Haz veren bir madde ya da davranışta optimal sınırları aştığımızda dahi kullanım ya da davranışın getirisi olan o hazdan vazgeçmek istemeyiz. Bazen de kullanım ya da davranışımız kontrol edebileceğimiz eşiği aşarak bağımlılığa dönüşür. Böyle durumlarda insanın kendi zihni en büyük düşmanı haline gelir ve kişiyi o bağımlılığın içinde tutabilmek adına oyunlar oynar. İşte bu oyunlardan bazıları:
Kendi kendine tedavi
Birçok bağımlı bağımlı olduğu madde ya da davranışı yaşamın zorlukları karşısında aldığı darbeleri iyileştirebilme ya da acıyı azaltma ihtiyacıyla kullandığına inanır. Bu durum kulağa mantıklı gelse de; aslında bir tür acıları meze yapma halidir. Kişi bağımlılığı kronikleştikçe bağımlılığını sürdürebilmek için kendisine yeni sorunlar ve acılar yaratacaktır. Kişinin, özünde ihtiyacı olan uyuşmak değil; iyileşmenin sorumluluğunu alarak yaşamla başa çıkabilmek için sağlıklı yöntemler geliştirmektir.
Toksik Utanç
Sağlıklı utanç duygusundan farklı olarak toksik utanç; kendimizi diğer insanlardan daha aşağıda ya da farklı olarak algılayışımızdan beslenir. Toksik utançta, hata yaptığını kabul etmek yerine kendini koca bir hata olarak görme inancı vardır.

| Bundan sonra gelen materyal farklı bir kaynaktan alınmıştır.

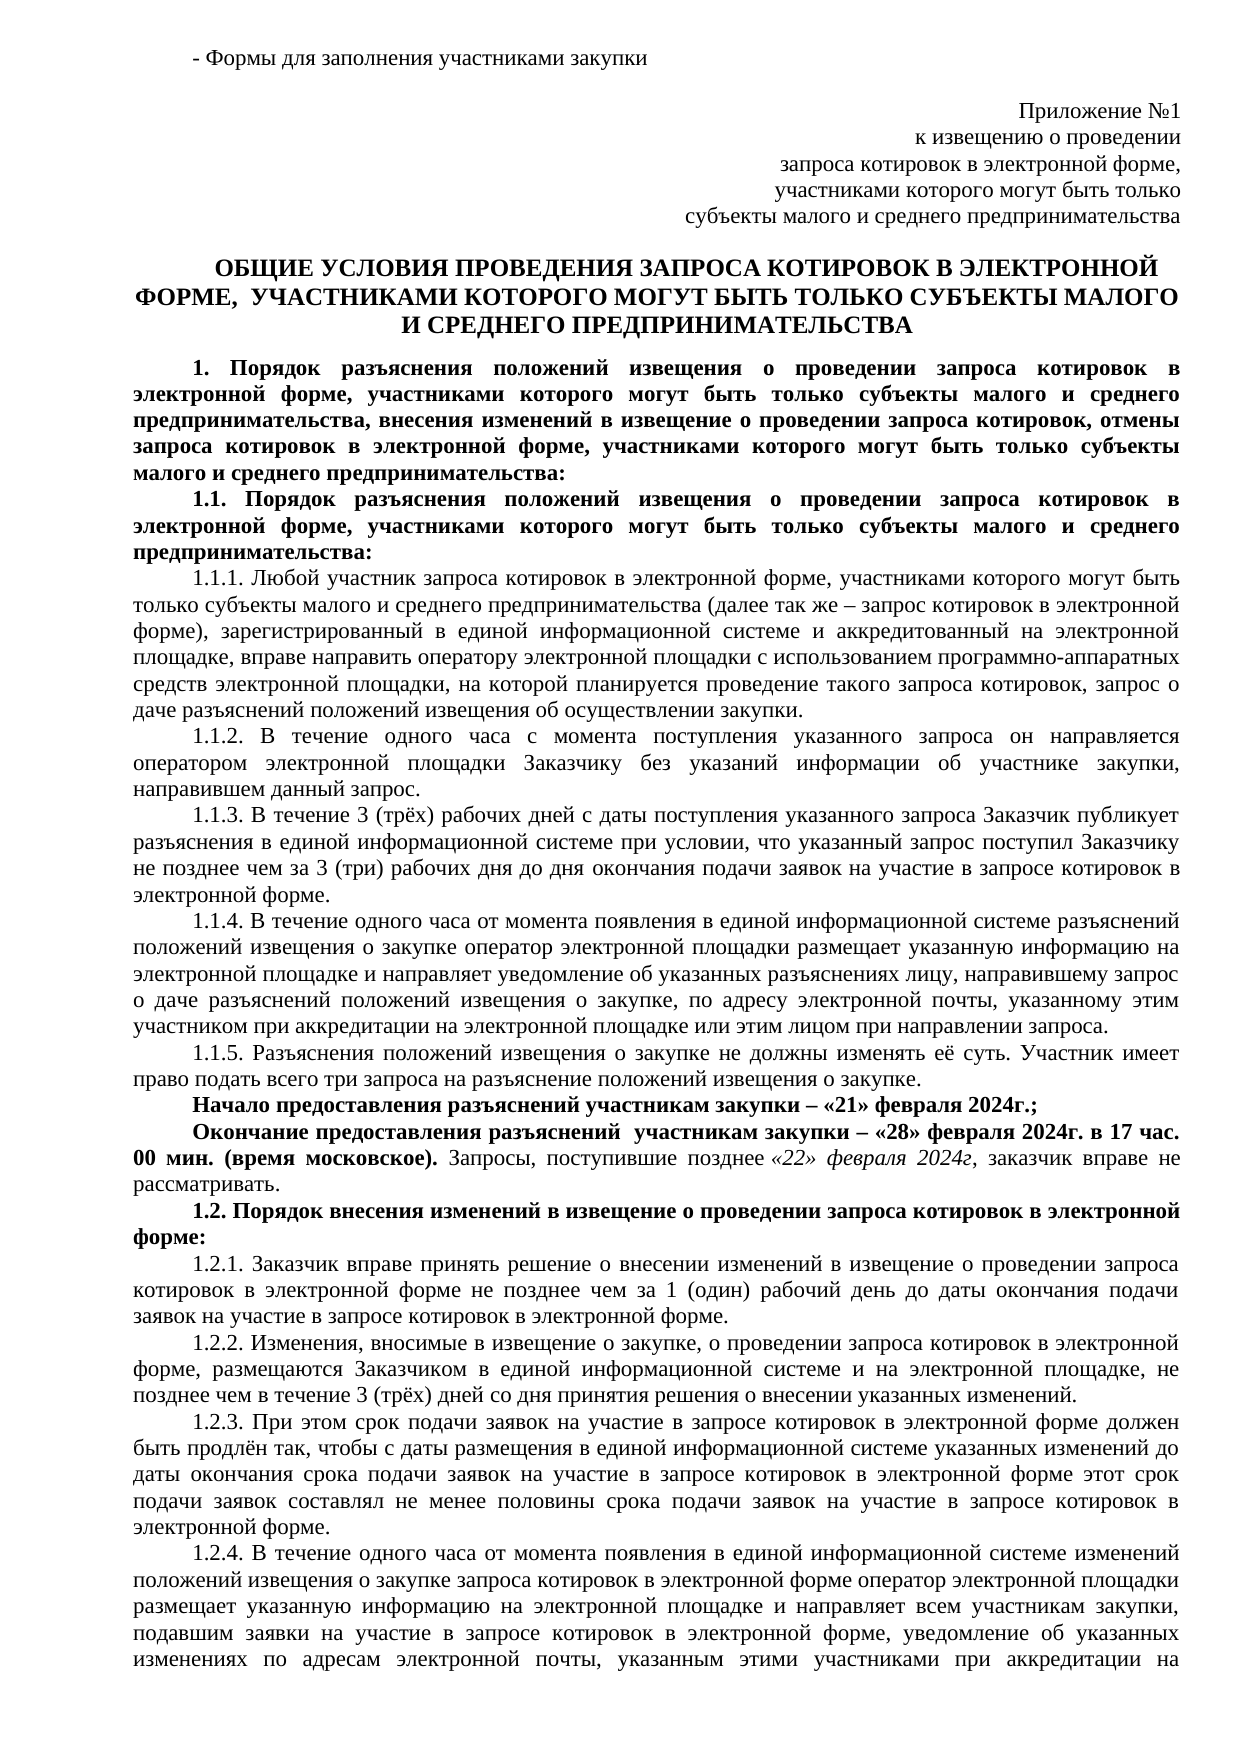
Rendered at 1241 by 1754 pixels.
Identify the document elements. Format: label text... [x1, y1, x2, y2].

text запроса котировок в электронной форме, [133, 150, 1181, 176]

Bu da içimizde bir direnç yaratarak dışarıdan gelen eleştirileri kişiselleştirme ya da eleştirilen davranış üzerine ısrarcı olma ile sonuçlanabilir.
Küçümseme/aza indirgeme
Bağımlı kişiler sıklıkla yaşadıkları asıl sorunu yani bağımlılıklarını küçümseme eğilimi içindedir. “Büyük bir sorun yok, yalnızca bir parça kontrolden çıkmış bir alışkanlık!” ya da “Sanki sokaklarda yatan tinerciler gibi bağımlıymışım muamelesini kaldıramıyorum” gibi cümlelerle durumlarını küçümseme eğilimine sıklıkla rastlanır.
Normalize etme
Bağımlı kişilerin yaşadığı utanç duygusu ve bu duyguyla başa çıkamamak içinde bulundukları durumu normalize etmelerine sebebiyet verebilir. “Herkes esrar içiyor ne var ki” ya da “Eğlenebilmek için alkol almak şart, ben her gece dışarıdayım neticede” gibi cümleler normalize etme gayretinin ürünüdür.
Suçlama
Bağımlı kişiler çoğunlukla hata yaptıklarını kabul etse de çevrelerindeki “diğer insanların” bu durumun asıl mimarı olduğu konusunda emin hissederler. Başkalarını suçlamak sorunlara dair sorumluluk almaktan kaçınmaya sebep olarak çözüm arayışının önüne geçer. Aynı zamanda bağımlılıklarını sürdürebilmeleri için ihtiyaç duydukları o haklılık duygusunu verir.
Siyah-beyaz düşünme
Yaşam içinde birçok şeyi dengelemekte ya da olaylara ılımlı tepkiler vermekte zorlanırız. Olmasını istediklerimiz ve olanlar arasındaki uçurum bizi ya hep ya hiç tarzı düşünmeye itebilir. Bağımlı kişilerde bu iki uçlu düşünme hali yaşamın her alanına yayılmış durumdadır; siyah-beyazların arasında grilere yer yoktur.